Tendenziell wird in Zukunft das weltweite Nahrungsangebot der Welternährungsorganisation FAO zufolge wegen geringerer Ertragssteigerungen und klimabedingter Ausfälle sinken (siehe auch Artikel auf der nächsten Seite). Die Nachfrage werde dagegen steigen, denn die Weltbevölkerung wachse und Schwellenländer konsumierten mehr Fleisch. Im Jahr 2050, so die UN-Organisation, werden 9,1 Milliarden Menschen ernährt werden müssen. Dafür sei die Steigerung der Erträge durch intensivere Landwirtschaft nötig.
FIAN und Brot für die Welt sind anderer Meinung. In einer Studie, die sie im Oktober mitveröffentlicht haben, werden vor allem die schlecht koordinierte internationale Politik sowie fehlende nationale Ernährungsstrategien dafür verantwortlich gemacht, dass der Kampf gegen den Hunger nicht vorankommt. Notwendig sei in erster Linie eine demokratischere Welternährungsarchitektur. Das UN-Komitee müsse Koordination, Strategieformulierung und Monitoring übernehmen, fordert Bernhard Walter von Brot für die Welt.
Ein entsprechender Vorschlag zur Reform des Gremiums liegt bereits vor: Er sieht vor, dass in Zukunft alle FAO-Mitgliedsstaaten ein Stimmrecht haben. Zusätzlich sollen aber Nichtregierungsorganisationen, Stiftungen, zwischenstaatliche Organisationen und Unternehmerverbände als Teilnehmer zugelassen sein. Das Komitee zur Welternährung solle sich zudem an die FAO-Leitlinien zum Recht auf Nahrung von 2004 halten. Die endgültige Entscheidung über diese Reform werden die Vertreter des Welternährungsgipfels Mitte November in Rom fällen.
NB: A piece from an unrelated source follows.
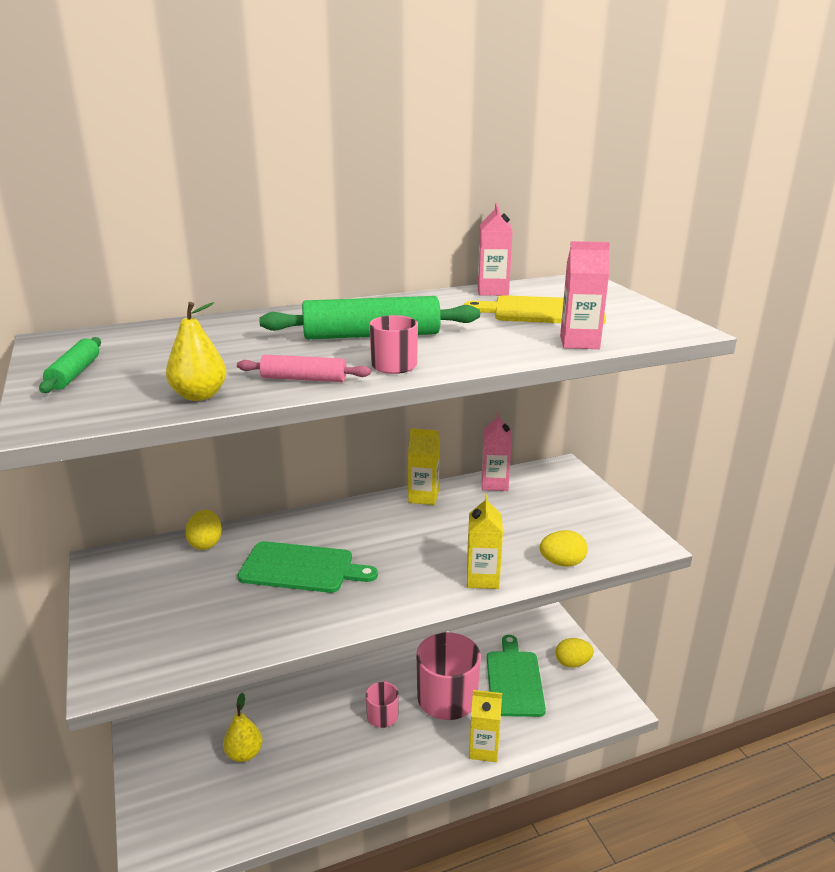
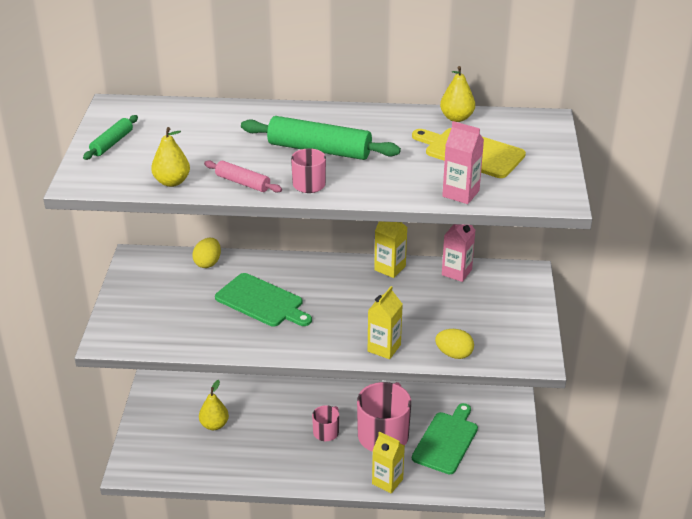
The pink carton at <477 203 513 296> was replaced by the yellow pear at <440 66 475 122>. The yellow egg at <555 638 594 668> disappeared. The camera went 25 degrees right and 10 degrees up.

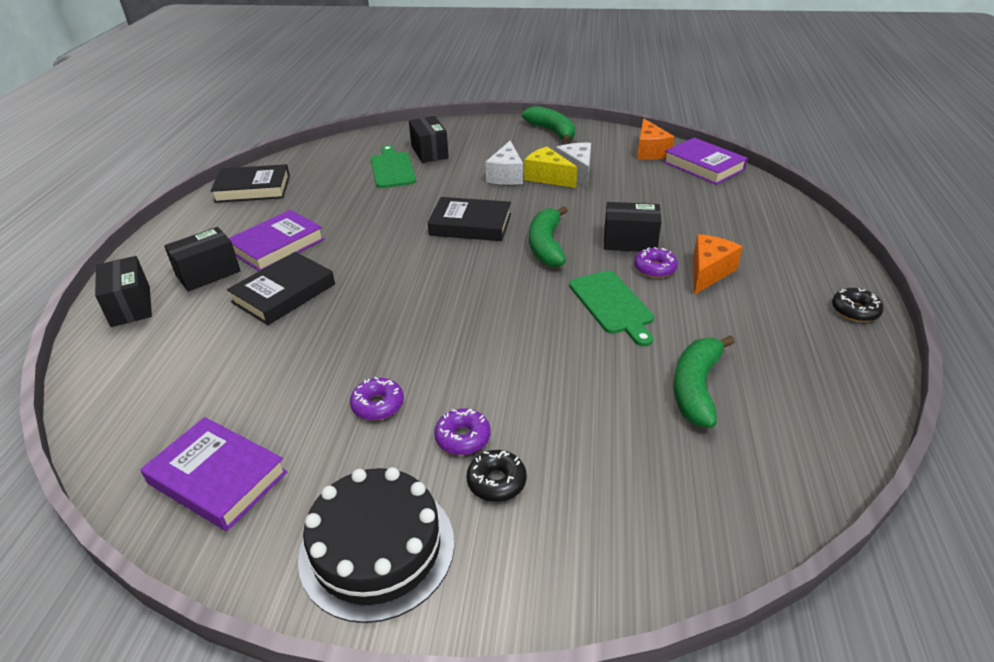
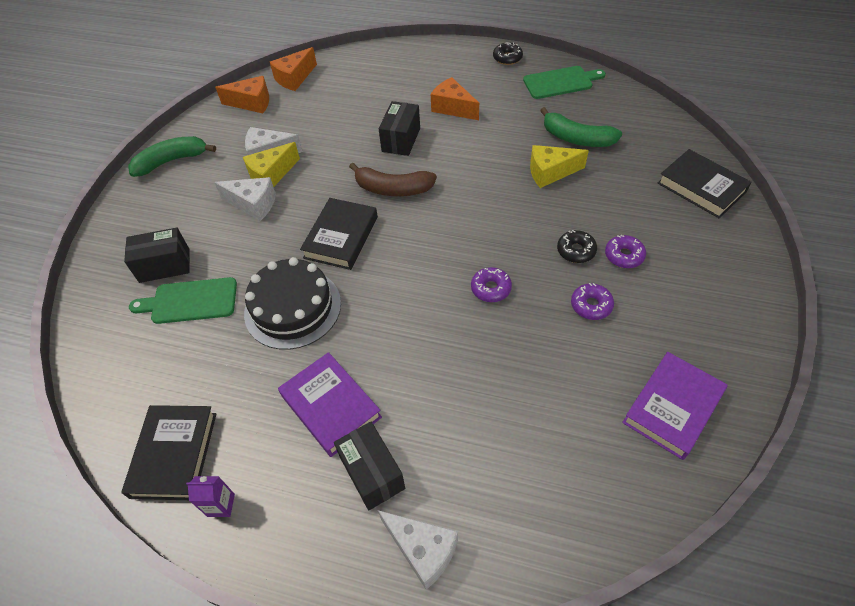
The purple carton at <186 476 235 517> appeared. The black cake moved from <298 467 454 623> to <244 257 341 350>. The purple book at <663 138 748 185> was replaced by the orange cheese at <270 47 317 91>. The green banana at <529 206 568 267> became the brown banana at <349 163 437 196>. The black box at <95 256 152 327> was replaced by the white cheese at <378 510 458 589>. The purple donut moved from <634 247 678 278> to <471 267 512 302>. The green cutting board moved from <569 270 654 347> to <523 66 606 99>. The yellow cheese at <530 145 589 188> appeared. The black donut moved from <467 450 527 502> to <557 230 597 263>. The black book moved from <227 252 335 325> to <657 149 752 219>. The camera went 80 degrees left and 15 degrees up.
Laut FAO hungern heute mehr als eine Milliarde Menschen. Rund 100 Millionen davon seien wegen der globalen Finanzkrise in Not geraten. Das gilt vor allem dort, wo die Ernährungssituation schon zuvor problematisch war. In 29 Ländern ist die Lage laut Welthungerindex derzeit „ernst oder sogar gravierend“. Den Index veröffentlichten die Welthungerhilfe, das Washingtoner International Food Policy Research Institute und Concern Worldwide aus Irland in diesem Jahr zum vierten Mal.
Die Demokratische Republik Kongo steht am Ende des Hungerindexes, gefolgt von Burundi, Eritrea, Sierra Leone, Tschad und Äthiopien. Der Welthungerindex erfasst drei Indikatoren: Den Anteil der Unterernährten in der Bevölkerung, den Anteil untergewichtiger Kinder unter fünf Jahren und den Anteil der Kinder, die vor dem fünften Lebensjahr sterben. Erstmals wurde dieses Jahr der Einfluss von Frauen untersucht. Das Ergebnis: Der Hunger ist in den Gesellschaften weiter verbreitet, in denen Frauen weniger Einfluss haben.